About the Panelists:

DR. ANDREW K. THOMPSON

Andrew K. Thompson is a Visiting Professor of Social Movements and Social Change at teh Department of Sociology, Ithaca College. Primary research interests include Social Movements and Social Change, Critical Theory, and Visual Culture

PROF. CHRISTIAN DAVENPORT

Christian Davenport is a Professor of Political Science at the University of Michigan as well as a Faculty Associate at the Center for Political Studies and Research Professor at the Peace Research Institute Oslo (PRIO). Primary research interests include political conflict (e.g., human rights violations, genocide/politicide, torture, political surveillance, civil war and social movements), measurement, racism and popular culture.
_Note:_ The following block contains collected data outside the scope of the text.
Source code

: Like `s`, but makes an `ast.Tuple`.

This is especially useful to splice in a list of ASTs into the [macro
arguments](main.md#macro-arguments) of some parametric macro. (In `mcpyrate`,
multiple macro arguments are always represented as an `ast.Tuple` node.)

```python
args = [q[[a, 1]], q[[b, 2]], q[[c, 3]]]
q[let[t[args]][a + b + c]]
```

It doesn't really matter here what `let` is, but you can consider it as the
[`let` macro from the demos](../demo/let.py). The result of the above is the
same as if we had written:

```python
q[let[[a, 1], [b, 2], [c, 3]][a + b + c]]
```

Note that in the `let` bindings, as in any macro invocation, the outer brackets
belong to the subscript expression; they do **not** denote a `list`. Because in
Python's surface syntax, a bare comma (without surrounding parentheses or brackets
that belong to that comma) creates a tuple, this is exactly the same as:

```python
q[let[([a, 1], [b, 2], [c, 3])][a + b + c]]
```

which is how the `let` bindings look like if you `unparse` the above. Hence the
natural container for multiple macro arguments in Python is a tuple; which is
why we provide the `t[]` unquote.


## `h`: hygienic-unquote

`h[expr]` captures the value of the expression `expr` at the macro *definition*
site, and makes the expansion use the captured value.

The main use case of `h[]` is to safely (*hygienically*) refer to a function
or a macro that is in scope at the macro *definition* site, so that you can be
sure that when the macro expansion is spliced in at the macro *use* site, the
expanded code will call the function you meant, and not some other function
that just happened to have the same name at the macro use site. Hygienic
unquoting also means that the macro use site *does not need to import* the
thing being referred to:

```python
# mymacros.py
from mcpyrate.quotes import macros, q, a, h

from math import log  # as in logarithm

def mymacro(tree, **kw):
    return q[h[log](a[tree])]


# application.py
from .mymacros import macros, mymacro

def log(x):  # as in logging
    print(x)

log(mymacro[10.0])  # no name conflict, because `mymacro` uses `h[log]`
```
PROF. DONATELLA DELLA PORTA

Donatella Della Porta isprofessor of political science, dean of the Faculty  of Political and Social Sciences  and Director of the PhD program in Political Science and Sociology at the Scuola Normale Superiore in Florence, where she also leads the Center on Social Movement Studies (Cosmos). Among the main topics of her research: social movements, political violence, terrorism, corruption, the police and protest policing.

PROF. JOHN KRINSKY

John Krinsky is associate professor of political science, with an interest in labor and community organizing in New York. He specializes in urban politics, the politics of social movements, and the politics of work, welfare and labor.